AFEX condamne l’emprisonnement d’un journaliste en RDC pour avoir « insulté » un gouverneur

Le Réseau Africain de la Liberté d’Expression (AFEX) et son membre en République démocratique du Congo (RDC), Journaliste en Danger (JED), dénoncent la condamnation d’un journaliste travaillant avec la Radio-Télévision Sarah (RTS).

Selon JED, le tribunal de paix de Mbandaka, le vendredi 1er mars 2019, a condamné Steeve Mwanyo Iwewe à un an de prison pour avoir «insulté» le gouverneur de l’Équateur, une province située au nord-ouest de la République démocratique du Congo (RDC). On a également demandé à Iwewe de payer une amende de 200 $ à la plaignante.

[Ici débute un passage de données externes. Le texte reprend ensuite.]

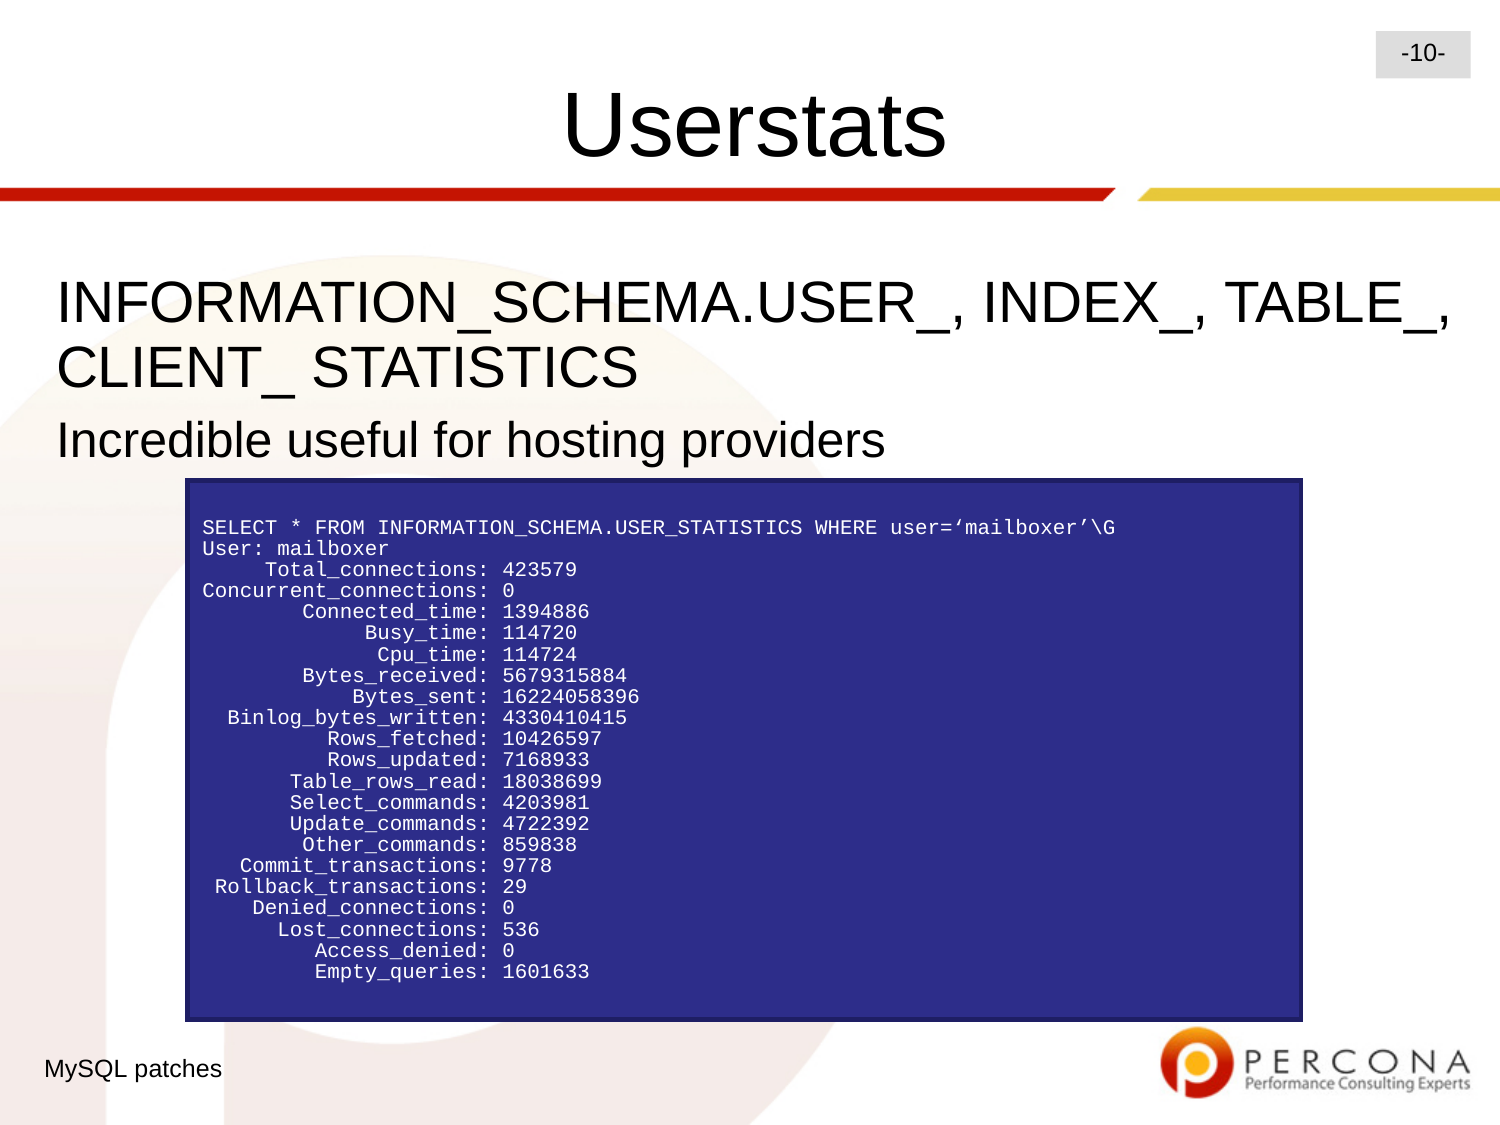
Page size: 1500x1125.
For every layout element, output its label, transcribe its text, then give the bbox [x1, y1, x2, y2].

list INFORMATION_SCHEMA.USER_, INDEX_, TABLE_, CLIENT_ STATISTICS Incredible useful for hosting providers [41, 262, 1471, 1052]
text_box SELECT * FROM INFORMATION_SCHEMA.USER_STATISTICS WHERE user=‘mailboxer’\G User: mailboxer Total_connections: 423579 Concurrent_connections: 0 Connected_time: 1394886 Busy_time: 114720 Cpu_time: 114724 Bytes_received: 5679315884 Bytes_sent: 16224058396 Binlog_bytes_written: 4330410415 Rows_fetched: 10426597 Rows_updated: 7168933 Table_rows_read: 18038699 Select_commands: 4203981 Update_commands: 4722392 Other_commands: 859838 Commit_transactions: 9778 Rollback_transactions: 29 Denied_connections: 0 Lost_connections: 536 Access_denied: 0 Empty_queries: 1601633 [187, 480, 1301, 1020]
text_box MySQL patches [29, 1046, 1129, 1103]
text_box -1- [1375, 31, 1471, 54]
text_box -1- [1426, 45, 1434, 54]
title Userstats [41, 54, 1471, 195]
picture [0, 0, 1500, 1125]
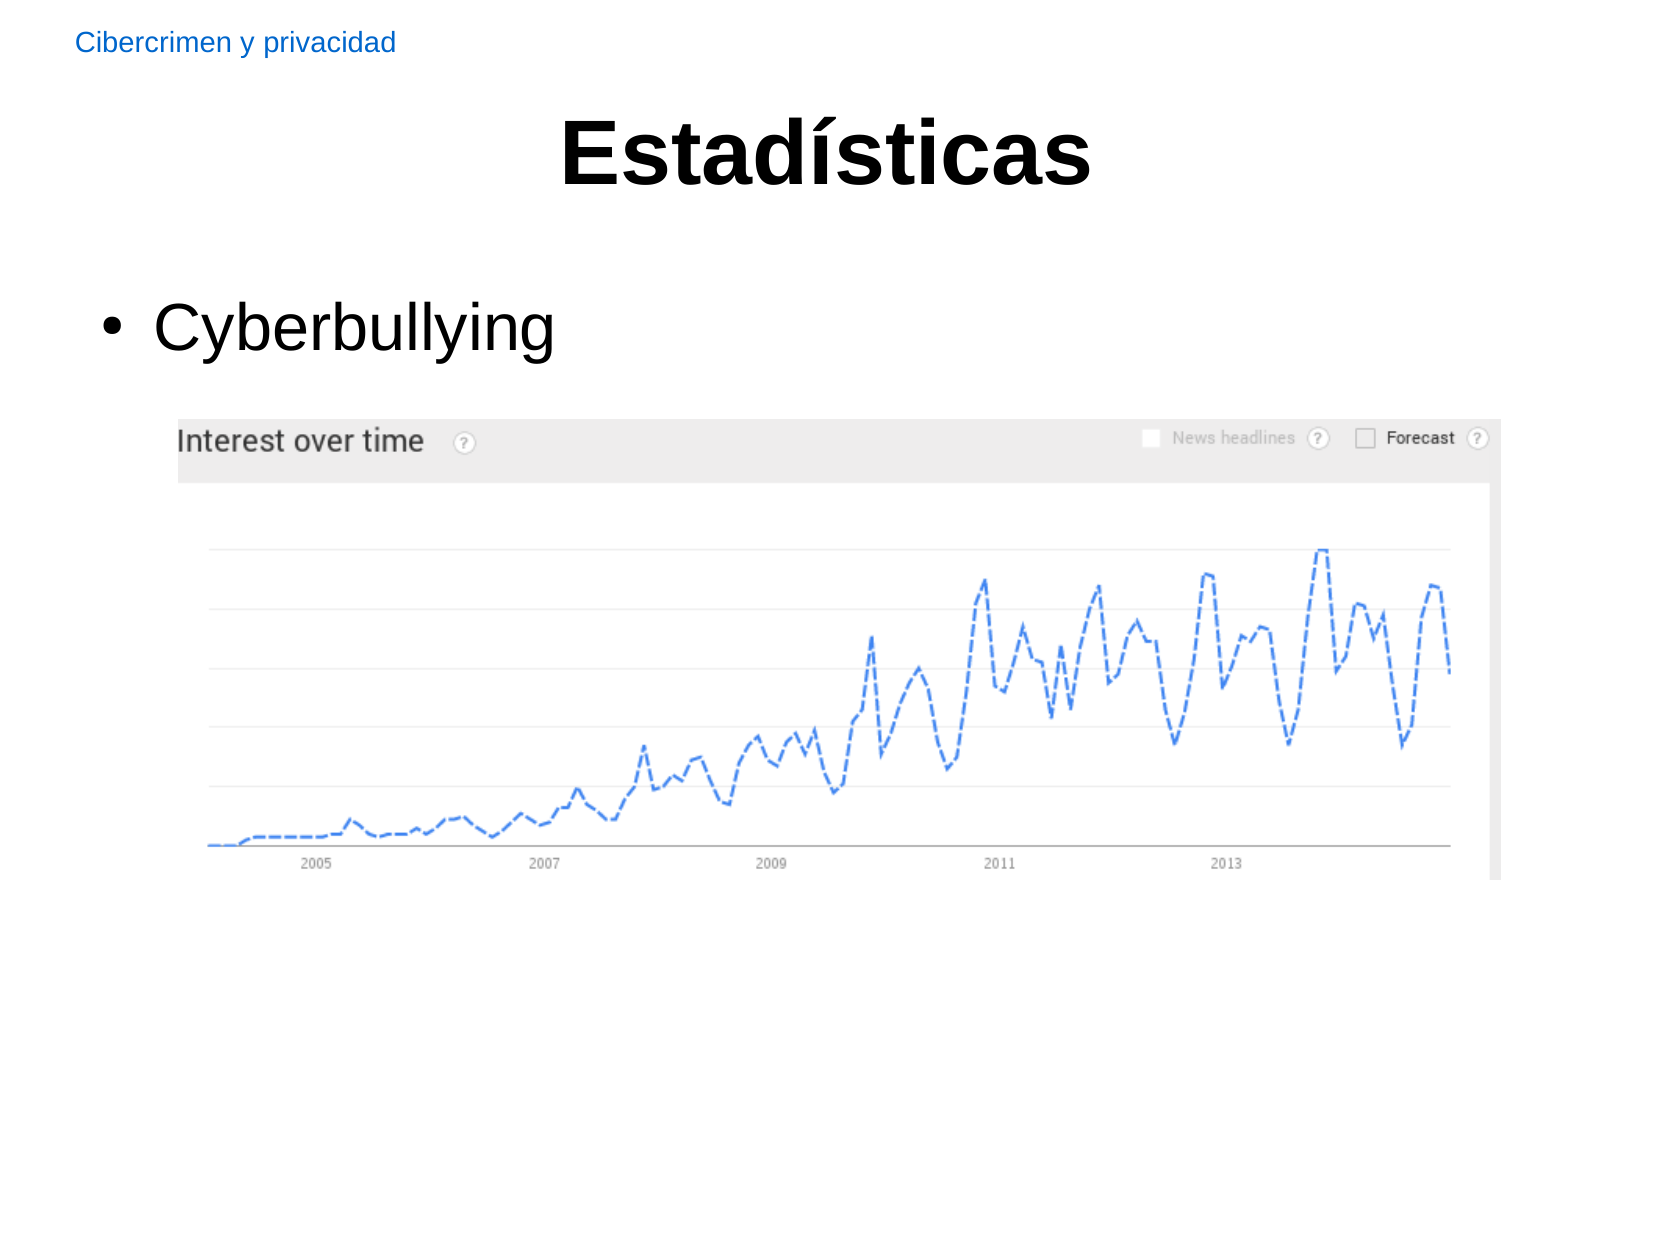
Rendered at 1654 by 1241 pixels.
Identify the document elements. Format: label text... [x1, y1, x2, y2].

text_box Cibercrimen y privacidad [60, 18, 451, 66]
picture [178, 419, 1501, 880]
title Estadísticas [82, 49, 1571, 257]
list Cyberbullying [82, 290, 1571, 1010]
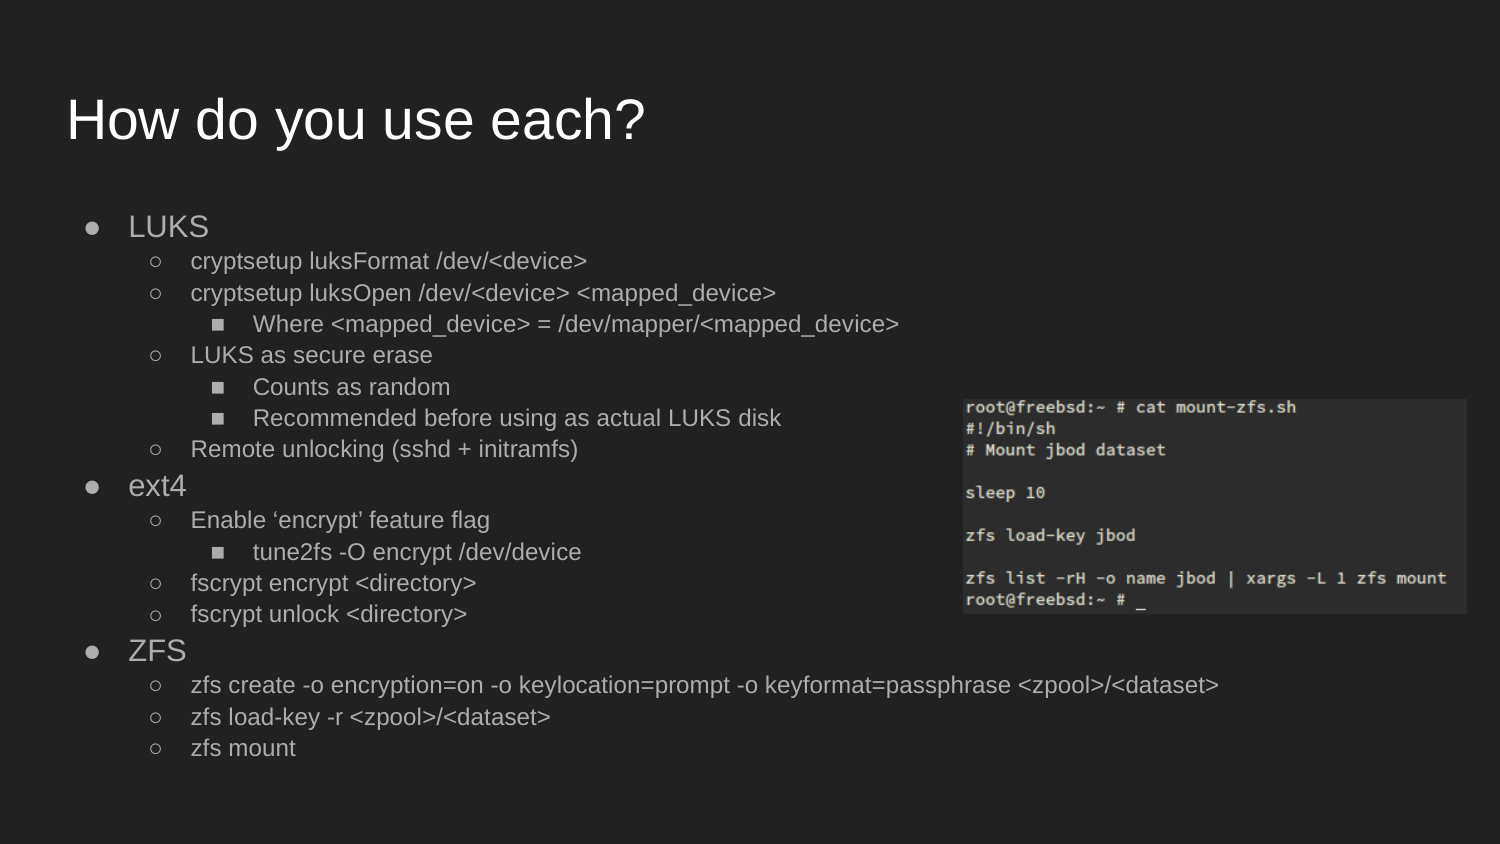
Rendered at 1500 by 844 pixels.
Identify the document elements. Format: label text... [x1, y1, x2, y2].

title How do you use each? [51, 72, 1449, 167]
picture [963, 399, 1467, 614]
list LUKS cryptsetup luksFormat /dev/<device> cryptsetup luksOpen /dev/<device> <mapped_device> Where <mapped_device> = /dev/mapper/<mapped_device> LUKS as secure erase Counts as random Recommended before using as actual LUKS disk Remote unlocking (sshd + initramfs) ext4 Enable ‘encrypt’ feature flag tune2fs -O encrypt /dev/device fscrypt encrypt <directory> fscrypt unlock <directory> ZFS zfs create -o encryption=on -o keylocation=prompt -o keyformat=passphrase <zpool>/<dataset> zfs load-key -r <zpool>/<dataset> zfs mount [51, 189, 1449, 778]
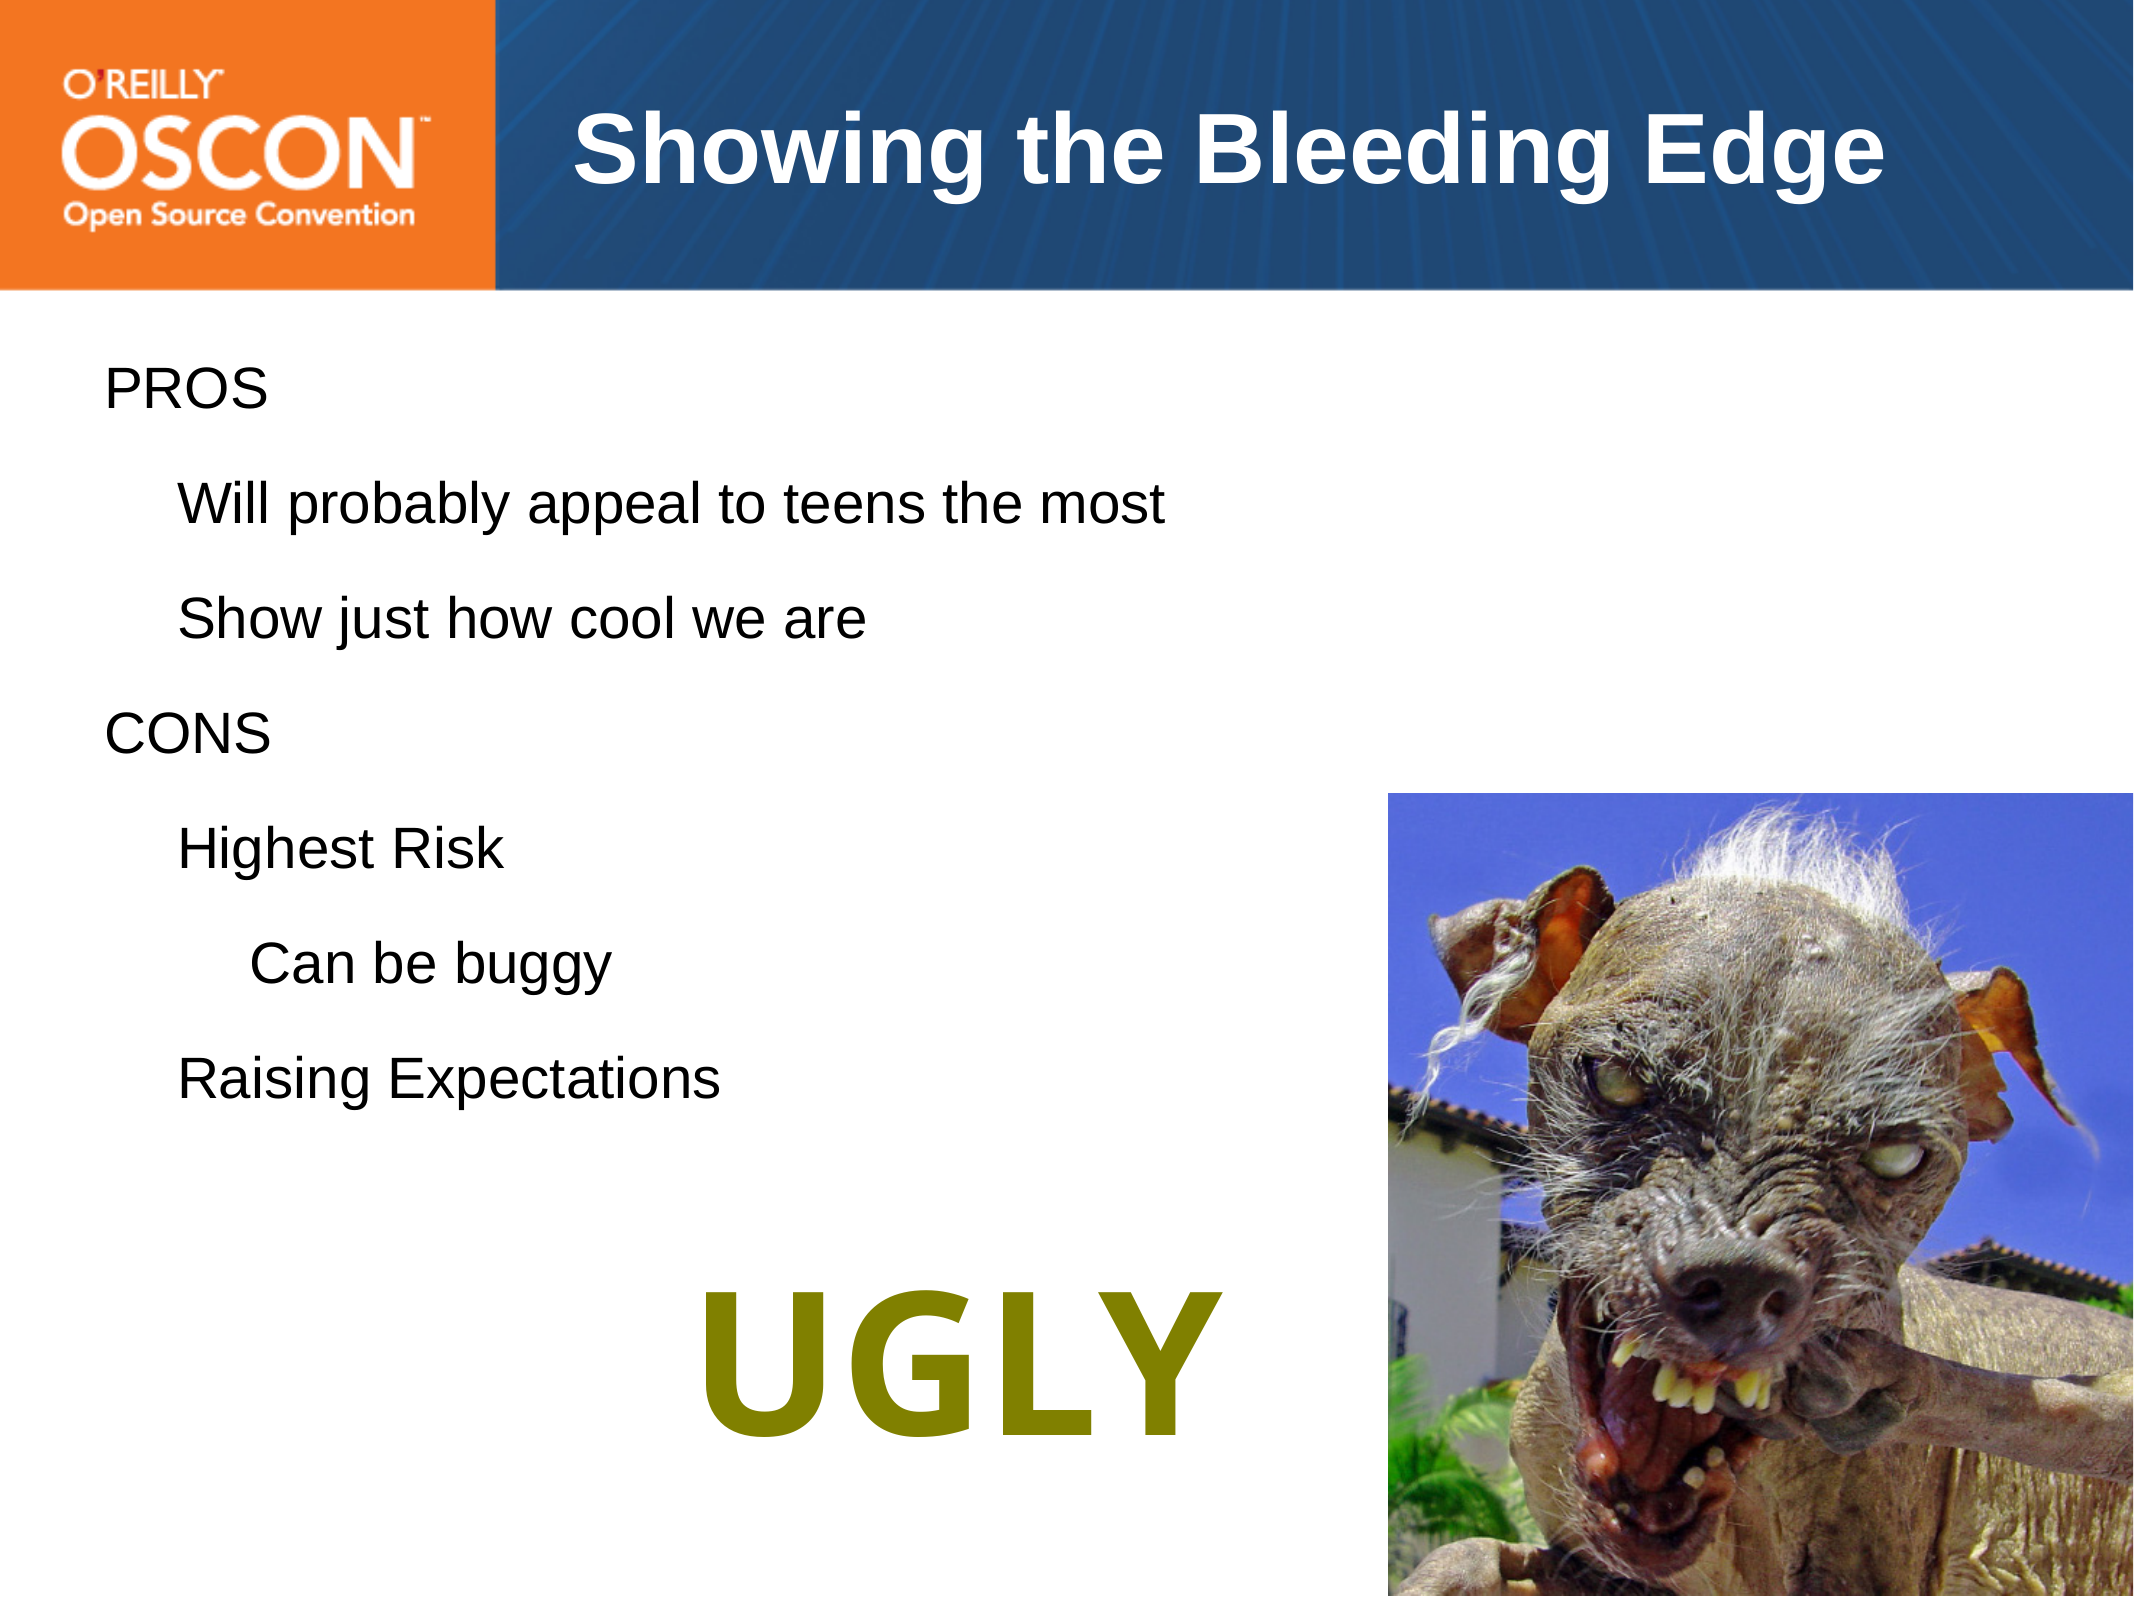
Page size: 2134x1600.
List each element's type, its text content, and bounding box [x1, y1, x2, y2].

L’incident remonte au 27 février 2019, alors qu’Iwewe couvrait des manifestations organisées par des agents  de la Coordination provinciale de l’Environnement exigeant la rétrocession de 5 % des frais de fonctionnement de leur service par le gouvernement provincial. Arrivée sur les lieux de la manifestation, le gouverneur de la région, Bobo Boloko Bolumbu, s’est enquis de la situation et a ordonné l’ordre à l’un de ses collaborateurs d’empêcher le journaliste de filmer la manifestation. 

Le journaliste a résisté et a demandé au gouverneur de lui permettre à effectuer son travail journalistique librement.

« Vous êtes venu ici pour faire votre travail, laissez-moi aussi faire le mien librement (…) », aurait-il dit au gouverneur.

Les remarques d’Iwewe ont irrité le gouverneur qui a ordonné aux policiers présents de l’arrêter.

La police a agressé physiquement Steeve Mwanyo Iwewe et l’a arrêté au poste de police central de Mbankak pendant quelques heures. Il a été transféré le même jour à la Haute Cour de Mbandaka pour y être jugé. Suite à l’intervention des avocats d’Iwewe, l’affaire a été annulée. Les avocats ont cité des vices de procédure concernant l’arrestation et les traitements inhumains infligés à leur client. Steeve Mwanyo Iwewe a été emmené à la prison centrale de Mbandaka où il a été détenu jusqu’au 1er mars 2019, date à laquelle il a été condamné à 12 mois de prison.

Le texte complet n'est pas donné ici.